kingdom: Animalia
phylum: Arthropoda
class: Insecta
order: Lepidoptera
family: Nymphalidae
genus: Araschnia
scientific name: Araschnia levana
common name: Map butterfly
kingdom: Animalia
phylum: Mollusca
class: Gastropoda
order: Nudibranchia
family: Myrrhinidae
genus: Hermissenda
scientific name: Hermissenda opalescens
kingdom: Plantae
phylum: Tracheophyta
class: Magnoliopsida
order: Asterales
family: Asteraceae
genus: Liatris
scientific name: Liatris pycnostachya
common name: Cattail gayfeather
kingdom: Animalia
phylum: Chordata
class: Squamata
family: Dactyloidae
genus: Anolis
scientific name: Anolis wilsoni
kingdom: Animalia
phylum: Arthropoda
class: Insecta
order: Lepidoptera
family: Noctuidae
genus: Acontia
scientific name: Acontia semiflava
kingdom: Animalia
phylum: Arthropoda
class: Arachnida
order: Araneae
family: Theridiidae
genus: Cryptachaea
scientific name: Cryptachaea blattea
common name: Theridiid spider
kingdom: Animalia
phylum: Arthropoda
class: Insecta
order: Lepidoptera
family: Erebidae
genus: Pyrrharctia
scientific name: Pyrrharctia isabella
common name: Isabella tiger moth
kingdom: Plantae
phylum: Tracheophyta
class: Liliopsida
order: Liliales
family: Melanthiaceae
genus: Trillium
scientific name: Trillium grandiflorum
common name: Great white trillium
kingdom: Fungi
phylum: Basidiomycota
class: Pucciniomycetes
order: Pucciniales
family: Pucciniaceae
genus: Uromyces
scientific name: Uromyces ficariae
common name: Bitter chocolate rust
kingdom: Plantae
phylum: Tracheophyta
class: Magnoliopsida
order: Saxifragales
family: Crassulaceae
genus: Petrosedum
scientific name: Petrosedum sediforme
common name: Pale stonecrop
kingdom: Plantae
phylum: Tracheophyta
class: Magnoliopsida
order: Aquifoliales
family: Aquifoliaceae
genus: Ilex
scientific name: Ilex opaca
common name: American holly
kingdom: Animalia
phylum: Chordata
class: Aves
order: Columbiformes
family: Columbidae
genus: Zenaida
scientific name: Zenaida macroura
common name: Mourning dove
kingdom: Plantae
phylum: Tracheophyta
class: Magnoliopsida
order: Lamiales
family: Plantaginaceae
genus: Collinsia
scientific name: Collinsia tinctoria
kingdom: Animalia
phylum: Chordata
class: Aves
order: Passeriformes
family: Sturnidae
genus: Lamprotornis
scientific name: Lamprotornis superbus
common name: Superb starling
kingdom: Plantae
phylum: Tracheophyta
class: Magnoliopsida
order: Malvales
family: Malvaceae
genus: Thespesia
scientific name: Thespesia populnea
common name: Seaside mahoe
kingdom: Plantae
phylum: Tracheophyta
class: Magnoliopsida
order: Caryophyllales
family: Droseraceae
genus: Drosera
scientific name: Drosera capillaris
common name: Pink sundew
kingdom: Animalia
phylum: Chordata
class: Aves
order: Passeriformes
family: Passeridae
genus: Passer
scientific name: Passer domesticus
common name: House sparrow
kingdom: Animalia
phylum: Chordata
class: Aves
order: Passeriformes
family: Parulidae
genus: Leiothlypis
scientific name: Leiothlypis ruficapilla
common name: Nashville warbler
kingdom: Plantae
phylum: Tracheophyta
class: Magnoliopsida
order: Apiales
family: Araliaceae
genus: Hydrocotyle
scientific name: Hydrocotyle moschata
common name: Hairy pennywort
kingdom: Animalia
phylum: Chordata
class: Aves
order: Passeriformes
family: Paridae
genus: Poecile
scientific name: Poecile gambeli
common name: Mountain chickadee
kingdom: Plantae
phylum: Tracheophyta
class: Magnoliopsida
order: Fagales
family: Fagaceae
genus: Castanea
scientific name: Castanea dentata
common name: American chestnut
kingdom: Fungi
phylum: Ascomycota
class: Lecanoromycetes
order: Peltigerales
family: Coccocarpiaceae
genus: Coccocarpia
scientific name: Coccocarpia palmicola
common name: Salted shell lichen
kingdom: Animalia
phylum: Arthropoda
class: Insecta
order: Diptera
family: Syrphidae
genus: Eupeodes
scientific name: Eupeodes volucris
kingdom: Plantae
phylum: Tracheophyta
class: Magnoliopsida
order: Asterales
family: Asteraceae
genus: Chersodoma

____________

◆ EXERCISE TASK
Copy out the lines of the material starting with the line that contains "common name: Mourning dove" and going on through the line that contains "scientific name: Drosera capillaris", including both of those lines.

◆ RESULT OF THE EXERCISE
common name: Mourning dove
kingdom: Plantae
phylum: Tracheophyta
class: Magnoliopsida
order: Lamiales
family: Plantaginaceae
genus: Collinsia
scientific name: Collinsia tinctoria
kingdom: Animalia
phylum: Chordata
class: Aves
order: Passeriformes
family: Sturnidae
genus: Lamprotornis
scientific name: Lamprotornis superbus
common name: Superb starling
kingdom: Plantae
phylum: Tracheophyta
class: Magnoliopsida
order: Malvales
family: Malvaceae
genus: Thespesia
scientific name: Thespesia populnea
common name: Seaside mahoe
kingdom: Plantae
phylum: Tracheophyta
class: Magnoliopsida
order: Caryophyllales
family: Droseraceae
genus: Drosera
scientific name: Drosera capillaris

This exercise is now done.